We were within a kilometre of the camp only to find out that we’d been trekking too fast! The logistics team hadn’t arrived to light the fires. Luckily, Heikke – our Finnish guide (and Olivia’s snowmobile hero) – can just look at a fire to get it lit. He raced off ahead on his snowmobile and arrived approx. 5 mins ahead of us. By the time we walked in and unhooked our pulks there were two roaring fires. Awesome.
Night two was a little less overwhelming that the first night, but really only because we knew what to expect and were better prepared. After an exceptional chicken and chorizo stew with just enough chilli to pleasantly heat your body, it was another 10 mini trips to and from the tent to set up. Pull out roll mat and mattress and undo them. Back to the fire. Pull out sleeping bag. Back to the fire. Blow up mattress (actually, I had one of our obliging guides do this for me on the second night, but I stood next to him in the cold, so it counts). Back to the fire. And so it continued.
Our guides pulled out a little pub quiz, which was a respite from the cold and the dread of the tent, and I admirably helped my team to a few pretty good answers (one I would obviously get – Who is on the back of the new $10 note? And another a little surprising but thanks to my wonderful husbands’ sports obsession – In football, what does GLT stand for?) See the end of the post for the answers.
And then, I could delay now more, and it was time to attempt bed. Because I no longer had my favourite tent-buddy, I was sharing with Jack, whose wife had had to come off the trek with the cold also. I added an extra jacket to my outfit from the night before, and some handwarmers in my socks and tucked into other clothing, and I settled in.
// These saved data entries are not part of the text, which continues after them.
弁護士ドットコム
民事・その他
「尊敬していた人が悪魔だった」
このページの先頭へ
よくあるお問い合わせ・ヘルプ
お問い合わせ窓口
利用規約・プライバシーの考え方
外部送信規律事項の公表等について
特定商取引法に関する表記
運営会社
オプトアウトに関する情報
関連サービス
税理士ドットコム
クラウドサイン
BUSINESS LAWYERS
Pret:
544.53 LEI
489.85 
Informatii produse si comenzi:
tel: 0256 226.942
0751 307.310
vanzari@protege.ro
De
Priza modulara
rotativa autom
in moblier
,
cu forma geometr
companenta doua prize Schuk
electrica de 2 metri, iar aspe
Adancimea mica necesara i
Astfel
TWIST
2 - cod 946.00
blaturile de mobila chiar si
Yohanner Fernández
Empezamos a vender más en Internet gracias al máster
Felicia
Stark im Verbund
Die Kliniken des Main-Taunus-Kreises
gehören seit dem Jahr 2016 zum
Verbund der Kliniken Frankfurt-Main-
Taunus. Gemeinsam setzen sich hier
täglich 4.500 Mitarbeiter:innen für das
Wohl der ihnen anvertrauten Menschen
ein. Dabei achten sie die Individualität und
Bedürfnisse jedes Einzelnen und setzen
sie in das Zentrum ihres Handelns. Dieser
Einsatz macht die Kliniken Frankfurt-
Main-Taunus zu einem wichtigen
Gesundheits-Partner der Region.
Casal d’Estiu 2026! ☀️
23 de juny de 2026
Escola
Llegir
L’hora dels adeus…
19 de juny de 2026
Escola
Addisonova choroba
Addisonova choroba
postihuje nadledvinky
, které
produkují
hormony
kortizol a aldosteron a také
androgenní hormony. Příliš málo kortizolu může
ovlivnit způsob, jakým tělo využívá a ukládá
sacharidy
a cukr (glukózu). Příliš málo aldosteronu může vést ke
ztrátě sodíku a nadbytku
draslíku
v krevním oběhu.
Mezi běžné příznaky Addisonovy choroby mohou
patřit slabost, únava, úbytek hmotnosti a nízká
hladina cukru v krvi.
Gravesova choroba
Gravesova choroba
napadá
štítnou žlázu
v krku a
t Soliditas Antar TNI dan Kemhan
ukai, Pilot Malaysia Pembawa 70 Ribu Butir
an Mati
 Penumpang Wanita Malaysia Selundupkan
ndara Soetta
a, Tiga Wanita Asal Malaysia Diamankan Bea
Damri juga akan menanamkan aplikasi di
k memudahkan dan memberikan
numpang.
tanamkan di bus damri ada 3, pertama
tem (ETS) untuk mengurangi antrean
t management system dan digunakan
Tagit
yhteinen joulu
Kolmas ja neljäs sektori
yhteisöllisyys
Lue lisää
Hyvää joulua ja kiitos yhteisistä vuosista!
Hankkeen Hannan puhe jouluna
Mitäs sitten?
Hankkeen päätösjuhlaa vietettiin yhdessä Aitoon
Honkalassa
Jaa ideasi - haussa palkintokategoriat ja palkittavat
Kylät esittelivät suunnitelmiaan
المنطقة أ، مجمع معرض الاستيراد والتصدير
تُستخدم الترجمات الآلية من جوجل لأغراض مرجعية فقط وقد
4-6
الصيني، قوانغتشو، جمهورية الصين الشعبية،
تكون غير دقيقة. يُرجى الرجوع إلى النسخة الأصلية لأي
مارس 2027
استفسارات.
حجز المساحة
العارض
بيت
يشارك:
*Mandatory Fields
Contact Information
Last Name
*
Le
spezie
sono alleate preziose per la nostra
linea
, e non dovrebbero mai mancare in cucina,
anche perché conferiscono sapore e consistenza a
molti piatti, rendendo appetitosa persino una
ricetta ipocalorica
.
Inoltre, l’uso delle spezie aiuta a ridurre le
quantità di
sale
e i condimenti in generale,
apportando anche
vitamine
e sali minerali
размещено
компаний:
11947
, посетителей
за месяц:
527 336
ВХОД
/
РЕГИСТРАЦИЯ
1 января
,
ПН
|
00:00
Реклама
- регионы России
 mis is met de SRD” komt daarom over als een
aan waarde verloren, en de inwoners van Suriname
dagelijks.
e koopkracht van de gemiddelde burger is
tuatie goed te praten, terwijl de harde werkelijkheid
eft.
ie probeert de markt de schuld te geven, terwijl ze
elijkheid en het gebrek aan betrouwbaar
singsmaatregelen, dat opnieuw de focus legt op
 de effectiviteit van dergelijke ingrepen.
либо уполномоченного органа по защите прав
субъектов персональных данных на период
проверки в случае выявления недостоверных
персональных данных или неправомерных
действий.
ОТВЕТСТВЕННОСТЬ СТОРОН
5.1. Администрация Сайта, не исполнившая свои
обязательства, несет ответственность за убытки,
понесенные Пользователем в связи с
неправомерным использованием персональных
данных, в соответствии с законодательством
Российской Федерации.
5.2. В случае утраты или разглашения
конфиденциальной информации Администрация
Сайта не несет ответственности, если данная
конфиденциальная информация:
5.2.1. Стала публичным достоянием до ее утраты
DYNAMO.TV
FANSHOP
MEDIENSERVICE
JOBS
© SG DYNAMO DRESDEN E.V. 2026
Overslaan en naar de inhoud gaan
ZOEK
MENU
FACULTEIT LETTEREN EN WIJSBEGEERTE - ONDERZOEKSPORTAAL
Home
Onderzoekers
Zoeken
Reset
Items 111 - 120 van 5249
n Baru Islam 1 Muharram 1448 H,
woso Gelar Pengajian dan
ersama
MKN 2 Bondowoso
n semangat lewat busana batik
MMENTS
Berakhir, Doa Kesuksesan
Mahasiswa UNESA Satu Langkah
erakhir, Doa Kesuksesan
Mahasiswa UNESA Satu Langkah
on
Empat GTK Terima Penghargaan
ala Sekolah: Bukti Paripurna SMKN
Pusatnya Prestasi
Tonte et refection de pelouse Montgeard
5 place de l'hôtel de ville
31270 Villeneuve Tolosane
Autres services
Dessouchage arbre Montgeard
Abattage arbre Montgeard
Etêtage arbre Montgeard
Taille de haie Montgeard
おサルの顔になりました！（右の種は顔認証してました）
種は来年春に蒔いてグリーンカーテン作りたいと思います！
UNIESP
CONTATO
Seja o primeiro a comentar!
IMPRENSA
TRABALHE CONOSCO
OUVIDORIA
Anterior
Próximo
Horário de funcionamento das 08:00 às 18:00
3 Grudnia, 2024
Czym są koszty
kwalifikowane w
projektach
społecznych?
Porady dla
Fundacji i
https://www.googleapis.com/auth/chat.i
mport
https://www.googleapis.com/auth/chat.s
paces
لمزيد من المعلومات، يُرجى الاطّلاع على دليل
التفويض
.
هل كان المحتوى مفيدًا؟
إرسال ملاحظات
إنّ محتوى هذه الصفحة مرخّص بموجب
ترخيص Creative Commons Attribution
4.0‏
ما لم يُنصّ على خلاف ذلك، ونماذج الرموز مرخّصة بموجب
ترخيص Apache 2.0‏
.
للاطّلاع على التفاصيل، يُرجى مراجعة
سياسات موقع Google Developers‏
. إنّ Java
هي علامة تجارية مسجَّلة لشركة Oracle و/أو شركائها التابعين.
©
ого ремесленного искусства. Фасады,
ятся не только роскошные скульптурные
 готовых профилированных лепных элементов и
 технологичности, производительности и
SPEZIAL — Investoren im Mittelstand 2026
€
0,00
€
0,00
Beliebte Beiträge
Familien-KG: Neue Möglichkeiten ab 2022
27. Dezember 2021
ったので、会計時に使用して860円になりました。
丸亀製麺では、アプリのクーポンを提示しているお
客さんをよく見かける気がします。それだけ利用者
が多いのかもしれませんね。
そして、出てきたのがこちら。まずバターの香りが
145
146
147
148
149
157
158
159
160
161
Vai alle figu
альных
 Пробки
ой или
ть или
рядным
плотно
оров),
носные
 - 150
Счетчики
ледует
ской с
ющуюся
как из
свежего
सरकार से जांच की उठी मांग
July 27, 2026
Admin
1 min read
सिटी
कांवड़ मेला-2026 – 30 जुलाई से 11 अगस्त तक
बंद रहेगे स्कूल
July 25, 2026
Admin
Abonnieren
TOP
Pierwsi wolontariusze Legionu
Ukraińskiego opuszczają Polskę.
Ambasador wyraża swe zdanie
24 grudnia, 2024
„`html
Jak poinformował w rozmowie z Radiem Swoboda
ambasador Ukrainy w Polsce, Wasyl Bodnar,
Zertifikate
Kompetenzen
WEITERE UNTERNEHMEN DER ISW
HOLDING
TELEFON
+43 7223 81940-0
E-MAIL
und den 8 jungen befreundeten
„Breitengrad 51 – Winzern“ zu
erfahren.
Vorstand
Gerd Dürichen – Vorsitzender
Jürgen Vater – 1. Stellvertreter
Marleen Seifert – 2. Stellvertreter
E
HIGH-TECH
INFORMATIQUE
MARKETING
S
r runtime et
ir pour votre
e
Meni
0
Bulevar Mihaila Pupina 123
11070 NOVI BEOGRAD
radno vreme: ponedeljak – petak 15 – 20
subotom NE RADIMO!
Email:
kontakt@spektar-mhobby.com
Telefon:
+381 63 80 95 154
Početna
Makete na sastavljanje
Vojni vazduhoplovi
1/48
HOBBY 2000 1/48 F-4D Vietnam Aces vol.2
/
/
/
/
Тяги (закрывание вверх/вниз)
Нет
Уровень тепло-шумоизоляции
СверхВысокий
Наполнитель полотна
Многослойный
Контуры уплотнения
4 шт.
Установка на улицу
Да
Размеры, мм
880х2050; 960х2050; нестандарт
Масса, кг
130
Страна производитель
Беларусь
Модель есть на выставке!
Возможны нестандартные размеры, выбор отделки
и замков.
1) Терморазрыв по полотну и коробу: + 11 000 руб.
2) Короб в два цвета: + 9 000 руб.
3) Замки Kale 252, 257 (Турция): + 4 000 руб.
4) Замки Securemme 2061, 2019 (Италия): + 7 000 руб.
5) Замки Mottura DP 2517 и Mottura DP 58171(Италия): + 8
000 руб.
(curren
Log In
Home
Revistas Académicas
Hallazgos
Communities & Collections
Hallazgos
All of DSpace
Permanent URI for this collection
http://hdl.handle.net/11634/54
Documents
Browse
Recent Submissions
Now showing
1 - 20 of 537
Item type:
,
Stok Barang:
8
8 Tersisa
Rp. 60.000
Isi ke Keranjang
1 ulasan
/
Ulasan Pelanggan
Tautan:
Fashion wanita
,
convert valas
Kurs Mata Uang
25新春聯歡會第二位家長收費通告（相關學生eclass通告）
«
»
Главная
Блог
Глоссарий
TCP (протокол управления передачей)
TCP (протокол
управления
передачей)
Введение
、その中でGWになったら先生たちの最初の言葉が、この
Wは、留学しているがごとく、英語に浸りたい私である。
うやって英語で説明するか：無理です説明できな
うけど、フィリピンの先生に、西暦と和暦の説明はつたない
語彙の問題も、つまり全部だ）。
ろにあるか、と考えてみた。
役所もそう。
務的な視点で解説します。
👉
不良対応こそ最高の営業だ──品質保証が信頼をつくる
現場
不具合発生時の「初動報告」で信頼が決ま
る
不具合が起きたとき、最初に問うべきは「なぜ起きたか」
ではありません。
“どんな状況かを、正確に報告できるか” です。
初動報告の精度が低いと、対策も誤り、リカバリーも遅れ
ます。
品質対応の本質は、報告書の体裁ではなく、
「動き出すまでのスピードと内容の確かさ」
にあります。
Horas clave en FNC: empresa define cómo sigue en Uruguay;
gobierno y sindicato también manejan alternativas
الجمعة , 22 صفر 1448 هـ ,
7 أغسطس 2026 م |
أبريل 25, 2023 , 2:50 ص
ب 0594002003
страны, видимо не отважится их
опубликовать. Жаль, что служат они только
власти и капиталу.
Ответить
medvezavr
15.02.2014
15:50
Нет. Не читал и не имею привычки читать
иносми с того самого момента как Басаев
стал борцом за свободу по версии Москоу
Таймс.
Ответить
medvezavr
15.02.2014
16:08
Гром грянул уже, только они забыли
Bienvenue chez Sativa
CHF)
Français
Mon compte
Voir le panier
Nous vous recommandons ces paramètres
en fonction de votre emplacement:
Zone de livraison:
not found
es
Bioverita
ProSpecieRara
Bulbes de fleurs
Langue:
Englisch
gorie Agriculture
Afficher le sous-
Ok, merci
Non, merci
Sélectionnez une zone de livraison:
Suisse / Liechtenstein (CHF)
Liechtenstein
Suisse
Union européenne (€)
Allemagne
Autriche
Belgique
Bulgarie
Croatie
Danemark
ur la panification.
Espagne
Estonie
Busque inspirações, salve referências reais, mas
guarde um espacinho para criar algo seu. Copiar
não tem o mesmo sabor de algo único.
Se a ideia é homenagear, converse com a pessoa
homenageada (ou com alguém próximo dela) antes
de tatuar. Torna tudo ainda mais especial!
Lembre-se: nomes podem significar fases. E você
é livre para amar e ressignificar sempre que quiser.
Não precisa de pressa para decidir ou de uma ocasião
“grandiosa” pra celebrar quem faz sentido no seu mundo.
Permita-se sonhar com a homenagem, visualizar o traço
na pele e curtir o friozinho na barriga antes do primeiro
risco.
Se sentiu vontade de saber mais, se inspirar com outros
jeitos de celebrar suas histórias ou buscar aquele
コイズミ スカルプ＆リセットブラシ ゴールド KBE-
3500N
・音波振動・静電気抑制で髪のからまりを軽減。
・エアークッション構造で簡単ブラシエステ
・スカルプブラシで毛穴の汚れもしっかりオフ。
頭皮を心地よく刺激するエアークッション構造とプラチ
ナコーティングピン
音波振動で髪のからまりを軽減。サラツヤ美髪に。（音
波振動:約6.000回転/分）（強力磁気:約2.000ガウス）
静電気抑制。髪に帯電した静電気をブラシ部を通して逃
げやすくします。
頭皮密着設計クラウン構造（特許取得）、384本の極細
Surprisingly, sleep and warmth came easier than the night before. Still not comfortable, mind you, but easier. When I woke, Jack had already packed up his side of the tent and I learnt another lesson: get everything packed up around you while you’re still sitting warm in your sleeping bag. Don’t (as I had done the morning before) head straight for the fire in the morning and have to go back to a cold tent to pack up. It was still cold (there was a layer of iced condensation on the inside of the tent), but that just compelled you to move fast and pack quick.
Day 3 had begun – the final day. Not only was this just (just) a 15 km trek, but also we were trekking to the finish line. For some reason, we were trekking at an incredible pace on the last day. I’m not sure why. But we were going fast. Really fast. To be honest, a bit too fast for me, and I was struggling. Not struggling to walk it – I was always going to make the distance barring a significant injury. But the pace. Still, I’m a bit stubborn, so I just told myself I wasn’t going to fall too far back. This is where the willpower came it. It doesn’t work against hypothermia, it doesn’t work against injury, but when it comes to pace, I just decided to keep up. And I did (kind of). The main event of the last days’ trek will be revealed in the last post in this series (“why I took my clothes off in -24”)… so I’ll leave that to then. But the next most important event was coming up to the end of the trek. You have read about meeting Olivia on the track which was amazing. And I then walked among the group, but also on my own, across the final frozen lake. It was clear, still, and with sunshine creating that magical sparkle that I’ve described before.
I looked up to the end where the logistics team were waiting and saw the only thing I needed to motivate the final push to the end: a very pleasing pun.
And so I walked my last steps towards ‘The Finnish Line’. Classic.
Pub quiz answers: Jane Austen and Goal Line Technology.